Always validate your propensity score model. Check: (1) AUC > 0.6 (some predictive power), (2) balance improvement (Love plot), (3) overlap (histograms), and (4) sensitivity to model choice (compare logistic vs. ML methods). If results are highly sensitive to modeling choices, your estimates are fragile.

12. Key Takeaways

✓ Propensity scores reduce high-dimensional confounders to a single balancing score e(X) = P(D=1|X)

✓ Matching: Compare treated and control units with similar propensity scores (estimates ATT)

✓ IPW: Weight observations by 1/e(X) and 1/(1-e(X)) to create pseudo-population (estimates ATE)

✓ Stratification: Divide into propensity score bins and compare within each bin

✓ Balance checking: Use SMD to verify covariates are balanced after adjustment

✓ Overlap: Treated and control must have overlapping propensity score distributions (positivity)

✓ Sensitivity analysis: Quantify robustness to unmeasured confounding (Rosenbaum bounds, E-values)

✓ Conditional independence: Methods assume all confounders are observed—untestable but critical

13. Next Week Preview

Propensity scores help when we observe all confounders.

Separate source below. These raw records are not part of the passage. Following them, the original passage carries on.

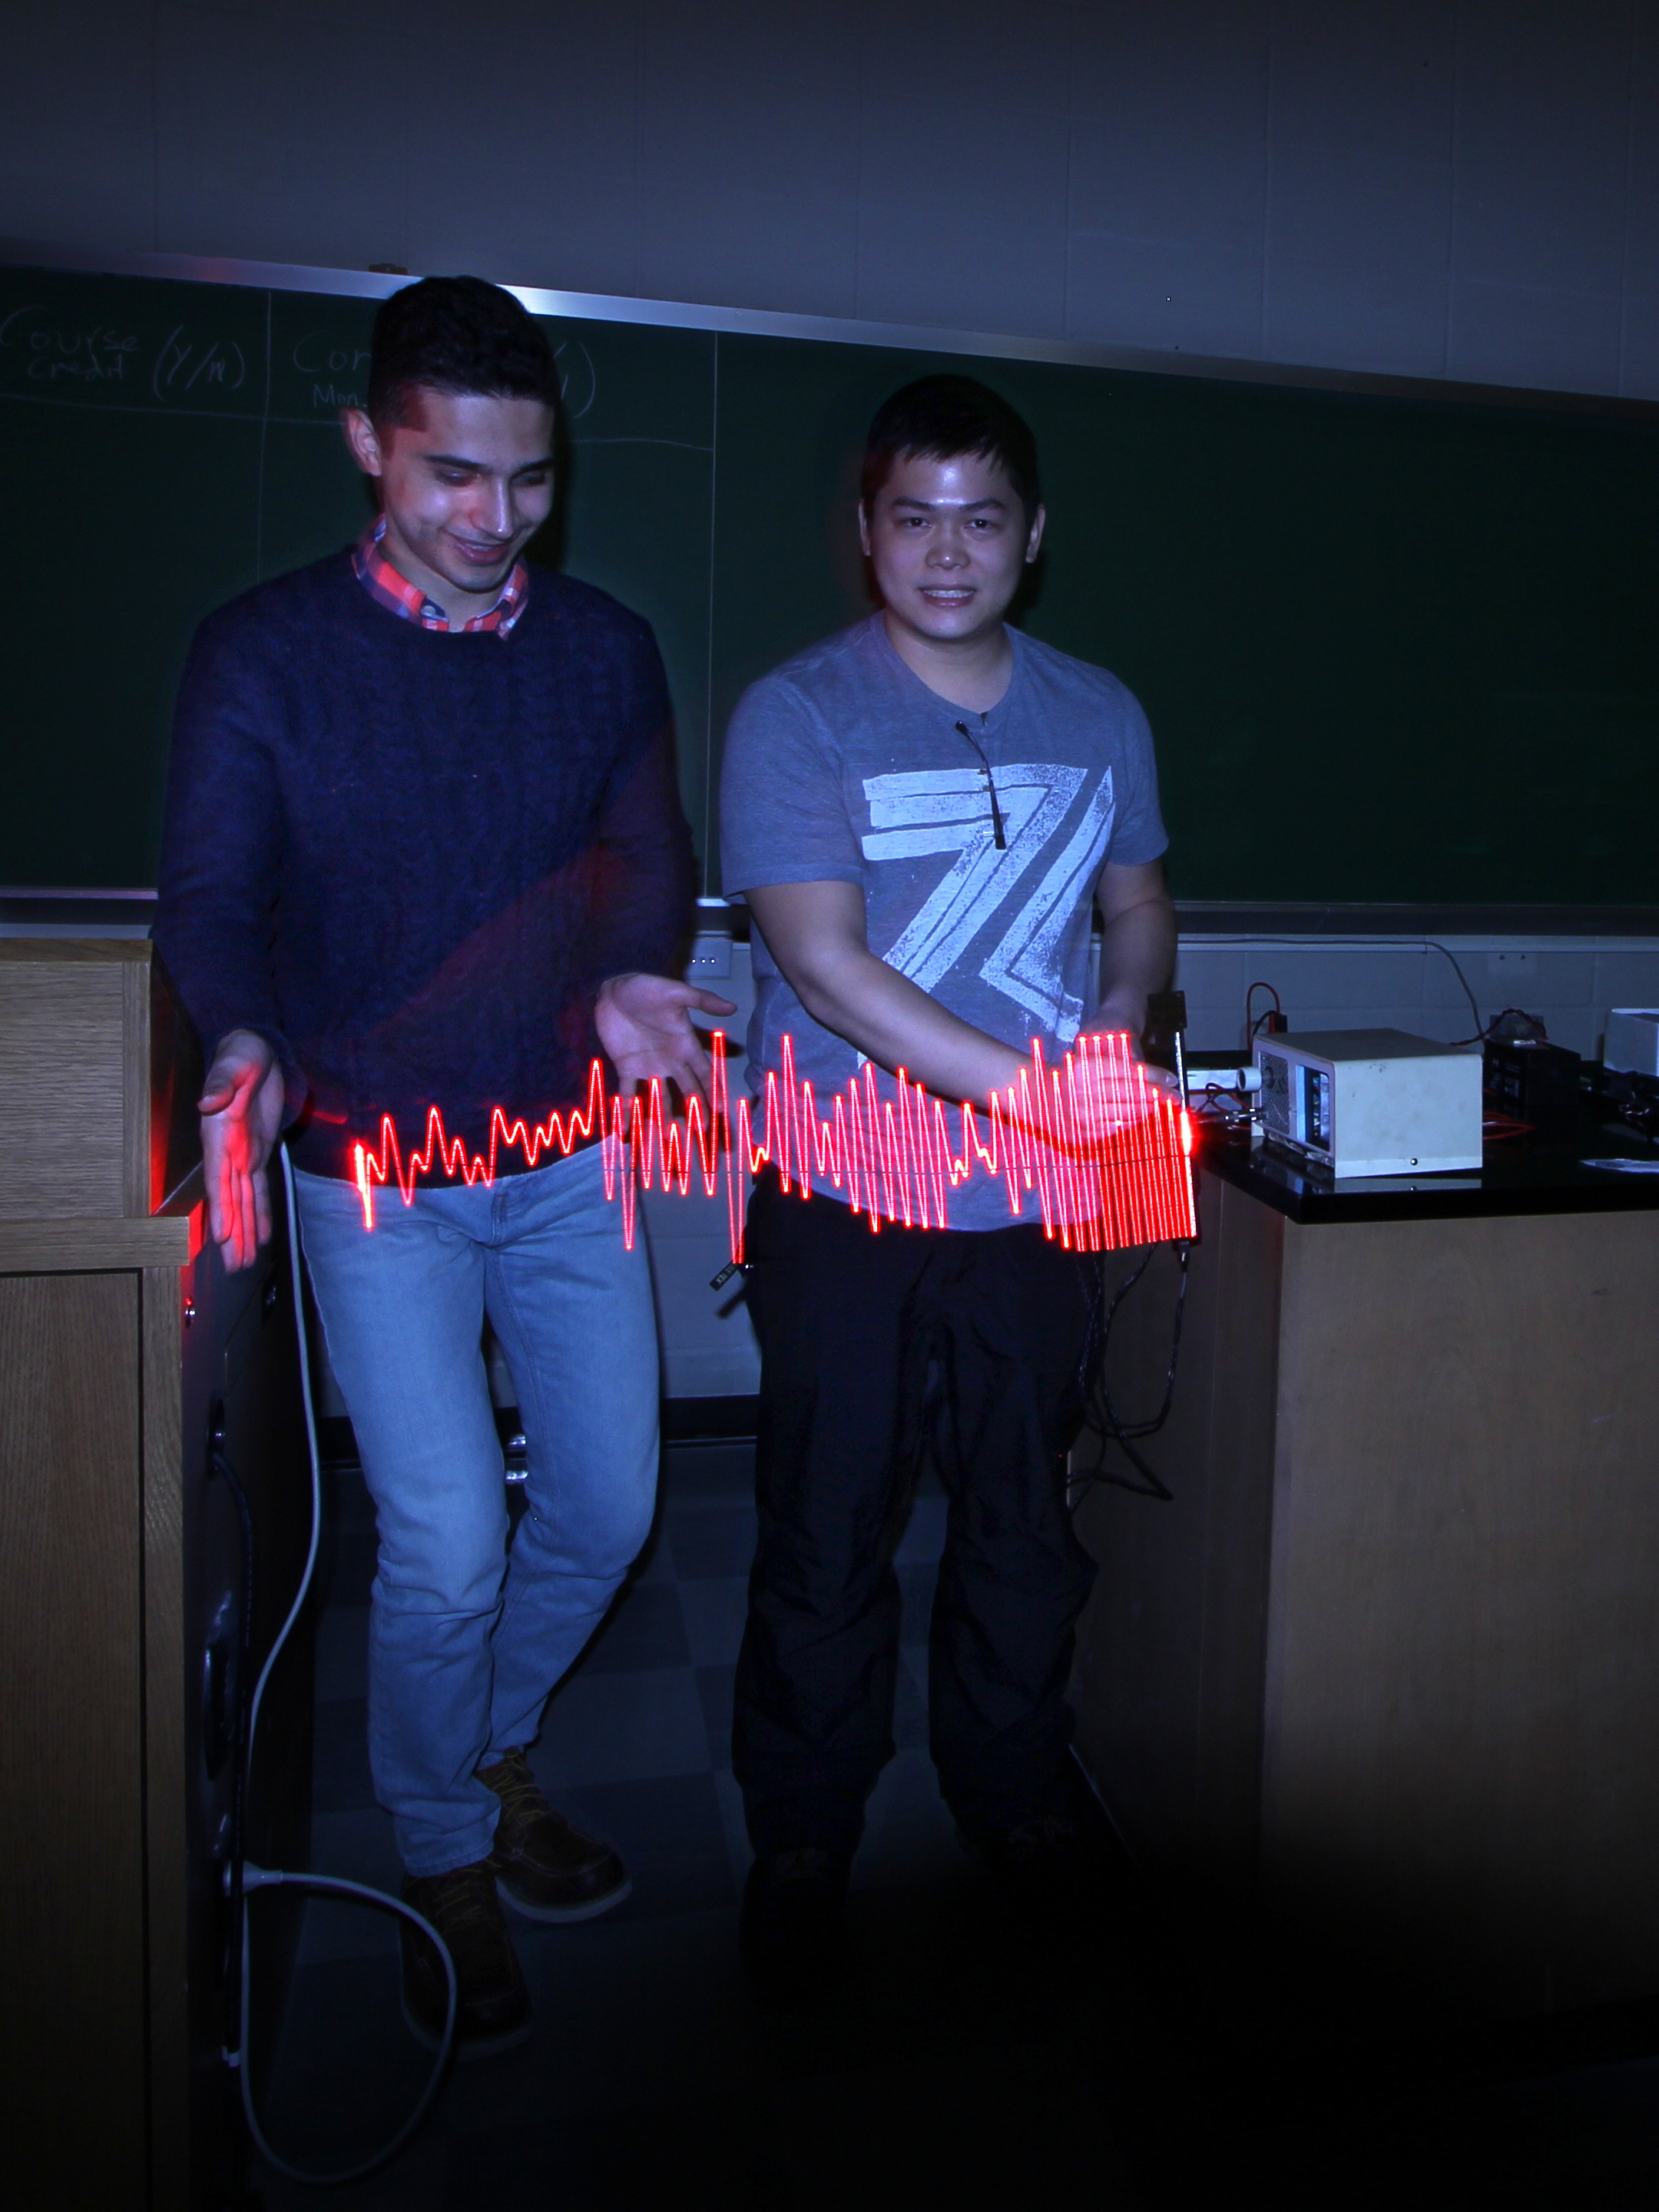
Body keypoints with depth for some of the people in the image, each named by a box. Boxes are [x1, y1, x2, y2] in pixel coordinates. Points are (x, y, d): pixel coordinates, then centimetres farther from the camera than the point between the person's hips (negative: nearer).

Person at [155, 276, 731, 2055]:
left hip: (567, 1149, 4)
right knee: (447, 1548, -3)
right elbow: (210, 893, -4)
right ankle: (443, 1857, 27)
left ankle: (492, 1746, 40)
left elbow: (644, 855, 5)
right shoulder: (265, 652, -4)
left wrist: (627, 978, -17)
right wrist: (243, 1040, -25)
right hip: (376, 1169, -3)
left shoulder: (602, 648, 6)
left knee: (606, 1508, 10)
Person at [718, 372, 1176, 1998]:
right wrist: (1030, 1086, -20)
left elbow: (1139, 907, 21)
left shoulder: (1099, 718, 9)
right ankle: (802, 1841, 29)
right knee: (827, 1531, 7)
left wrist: (1120, 1014, -2)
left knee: (1025, 1516, 16)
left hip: (1039, 1204, 4)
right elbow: (825, 961, -15)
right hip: (846, 1199, -3)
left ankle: (1015, 1788, 40)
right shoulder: (795, 714, -5)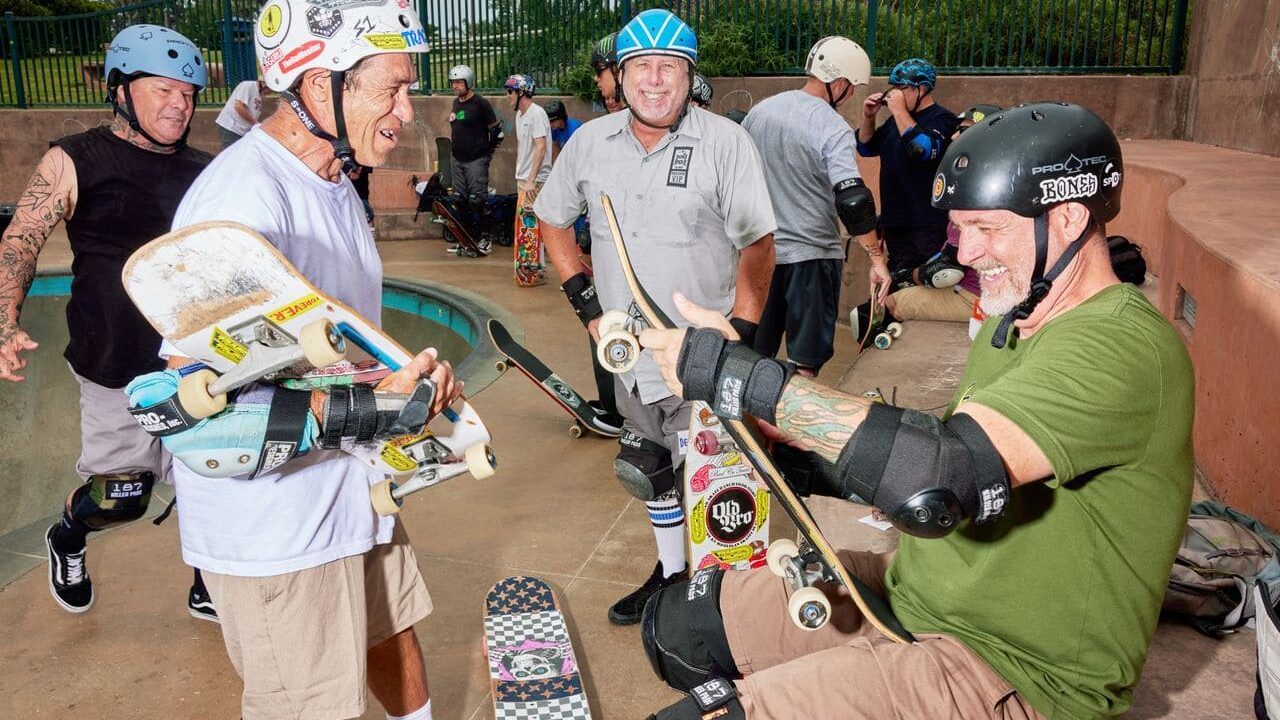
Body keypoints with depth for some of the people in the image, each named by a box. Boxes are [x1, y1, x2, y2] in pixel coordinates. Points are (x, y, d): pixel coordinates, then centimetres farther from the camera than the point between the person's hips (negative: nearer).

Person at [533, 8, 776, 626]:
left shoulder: (725, 142, -10)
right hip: (629, 349, 5)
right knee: (651, 469, 20)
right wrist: (583, 299, 7)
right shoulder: (591, 141, 2)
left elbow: (756, 245, -10)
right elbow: (553, 218, 15)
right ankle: (670, 572, 40)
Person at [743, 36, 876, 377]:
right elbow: (852, 200, -23)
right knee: (805, 361, 5)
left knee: (755, 352, 18)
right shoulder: (833, 128, -14)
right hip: (811, 254, -6)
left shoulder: (760, 110, 5)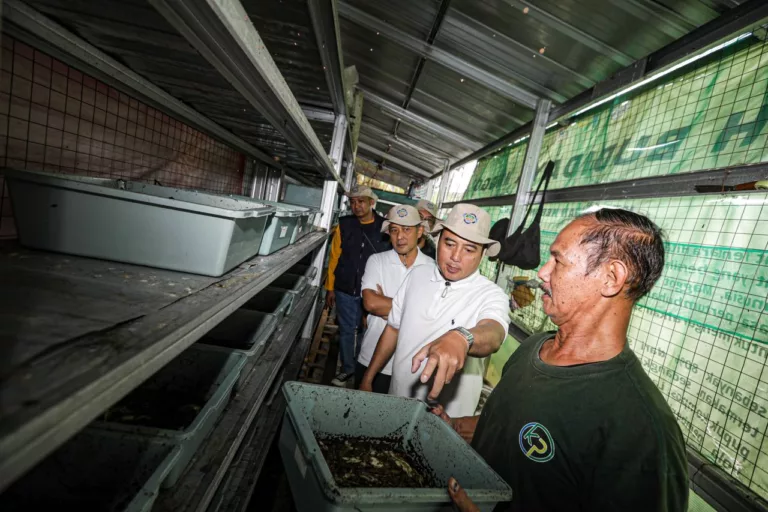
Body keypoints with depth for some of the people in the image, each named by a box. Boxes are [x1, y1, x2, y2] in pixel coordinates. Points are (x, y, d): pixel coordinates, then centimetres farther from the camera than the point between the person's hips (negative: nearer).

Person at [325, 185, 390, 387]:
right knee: (346, 331, 13)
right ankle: (347, 369, 31)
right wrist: (330, 288, 2)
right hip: (345, 290, 1)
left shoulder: (385, 227, -5)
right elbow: (334, 257, 2)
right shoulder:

But what if we have:

Unmeasured confounders that we can't observe?
Panel data (same customers over time)?
Natural experiments or quasi-random variation?

Next week, we'll learn Regression & Instrumental Variables:

Regression adjustment and its limitations
Difference-in-differences (DiD) for panel data
Instrumental variables (IV) and Two-Stage Least Squares (2SLS)
Regression discontinuity design (RDD)
Fixed effects for time-invariant confounders

These methods relax the "observe all confounders" assumption and are crucial for real-world causal inference.